Because of Bet, I must admit I put my mind only lightly to these matters. At least, I attempted lightness. My head is already stuffed with grief I suppose like a pomegranate with its red seeds. I can only bleed grief, having no room for more. While the registrar and the nurses spoke about the poor molested patient, if that is what happened to her, my own head was roaring. I sat there among them with a roaring head.
Then I went up to Mrs McNulty's room and sat with her a while. It seemed like the logical thing to do. Even if it is the logic of poor Mr Spock, who feels nothing. But I was feeling plenty. I didn't continue with my investigation into her presence in the hospital. I couldn't. This is a horrible admission, but there it is.
I sat there in the twilight of her room. I suppose she was watching me. But she said nothing either. I was thinking thoughts that I could not in any case, in any circumstance, have voiced out loud in her presence. Thoughts that are a savage mixture of old desire and continuously new regret.

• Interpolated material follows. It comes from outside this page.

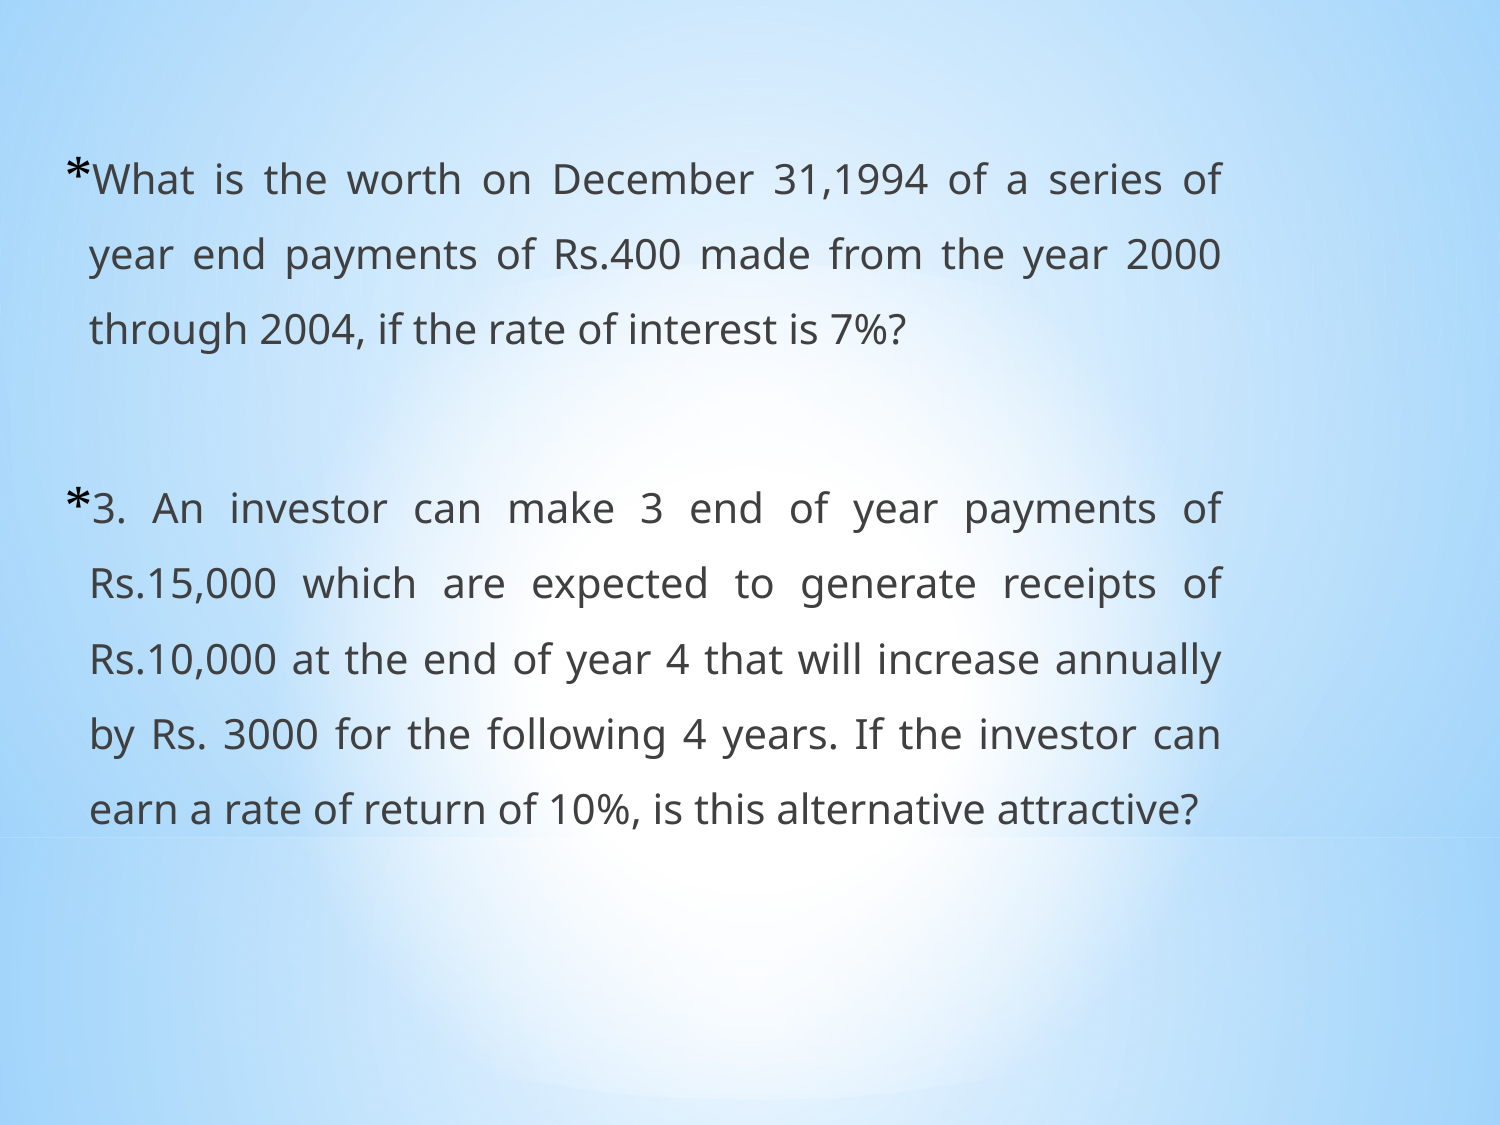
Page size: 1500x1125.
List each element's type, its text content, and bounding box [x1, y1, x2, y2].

list What is the worth on December 31,1994 of a series of year end payments of Rs.400 made from the year 2000 through 2004, if the rate of interest is 7%? 3. An investor can make 3 end of year payments of Rs.15,000 which are expected to generate receipts of Rs.10,000 at the end of year 4 that will increase annually by Rs. 3000 for the following 4 years. If the investor can earn a rate of return of 10%, is this alternative attractive? [50, 120, 1238, 1000]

I was trying to sort myself out, as the Yanks say. Because it was another strange night last night. I do not know what I would say to myself if I came to myself for therapy. I mean, I no longer know. There are pits of grief obviously that only the grieving know. It is a voyage to the centre of the earth, a huge heavy machine boring down into the crust of the earth. And a little man growing wild at the controls. Terrified, terrified, and no turning back.

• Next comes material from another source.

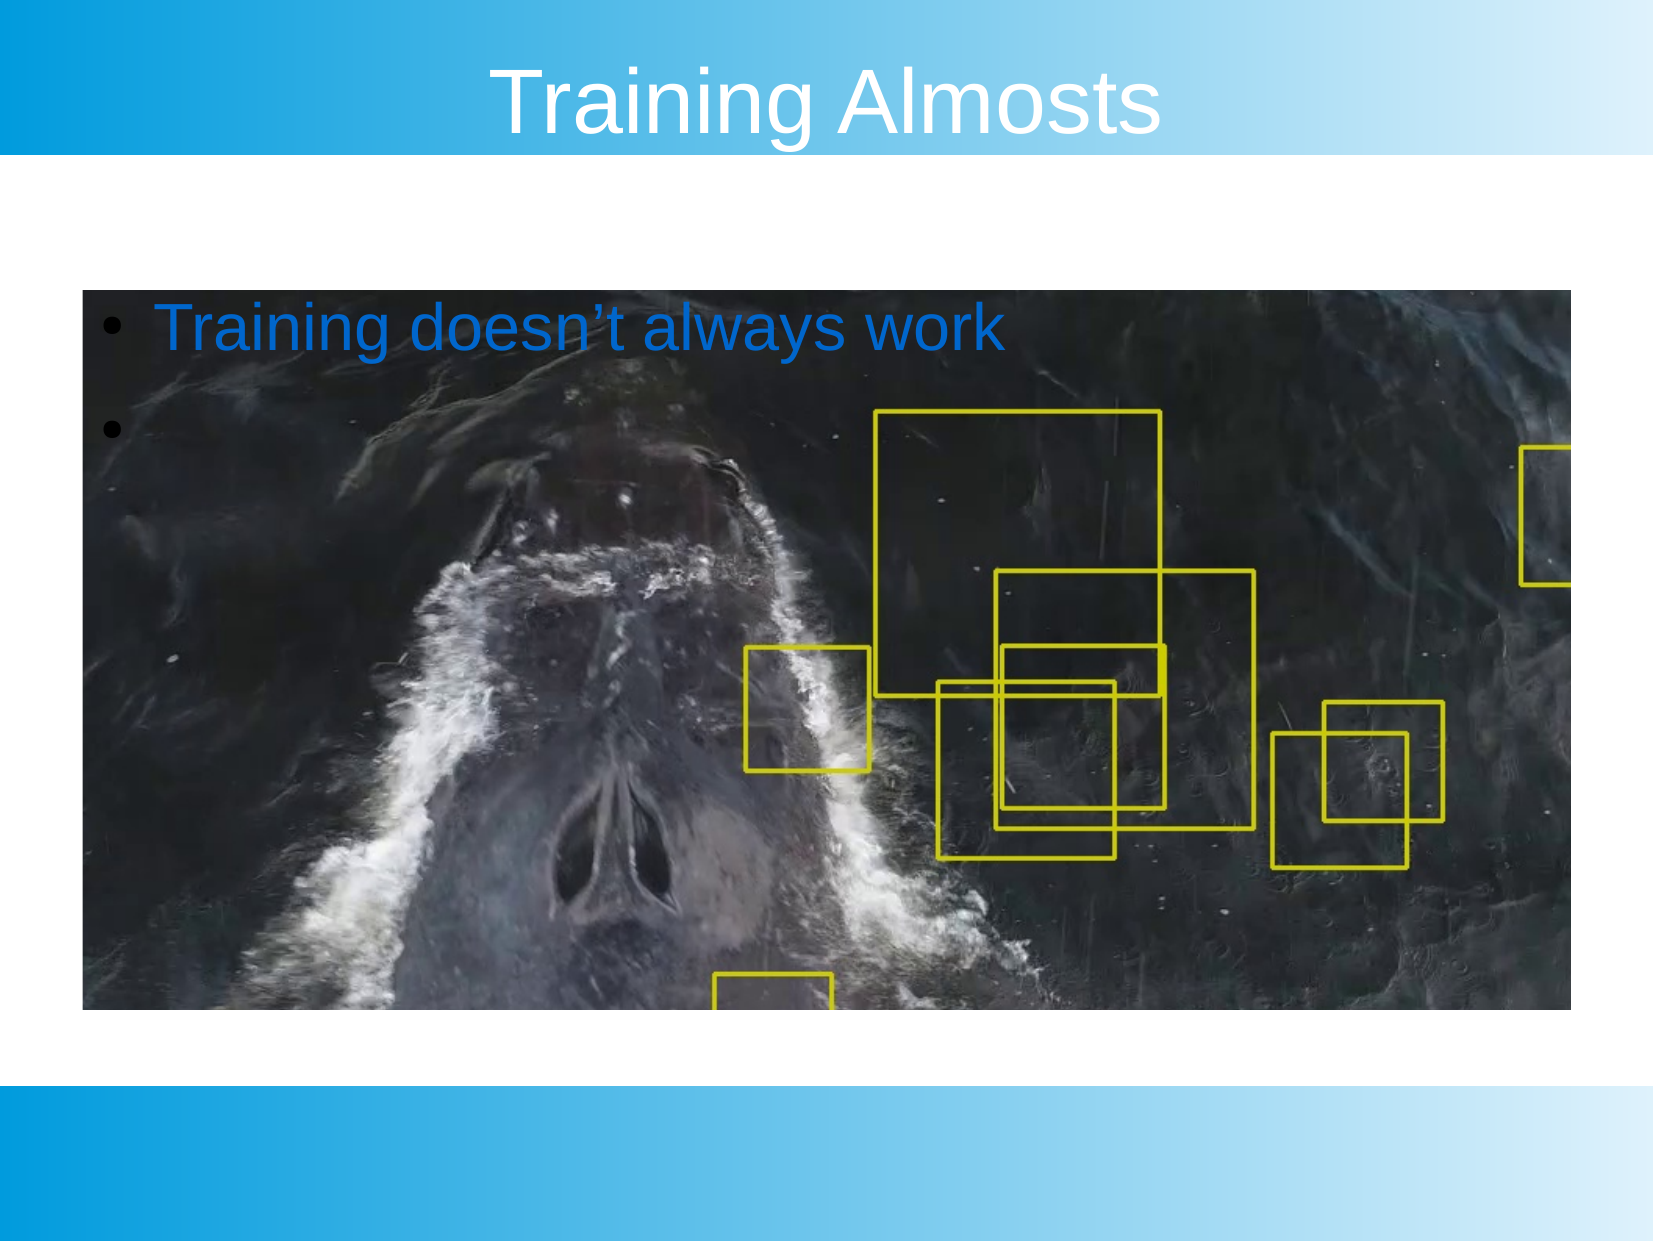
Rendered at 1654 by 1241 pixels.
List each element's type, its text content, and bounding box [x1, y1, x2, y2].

list Training doesn’t always work [82, 290, 1571, 1010]
title Training Almosts [82, 49, 1571, 155]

It's that banging that has me done in. Such a little thing. But it has thrown my nerves into a sort of hyper-awareness. Nerves! Now I am sounding like a Victorian doctor. But it is something very like Victorian nerves, seances, the intimation of the living, those dying tombs in Mount Jerome cemetery, untouchable because bought in perpetuity, but mouldering, and no one alive to go and rub the brasses. Look on my works, ye mighty, et cetera.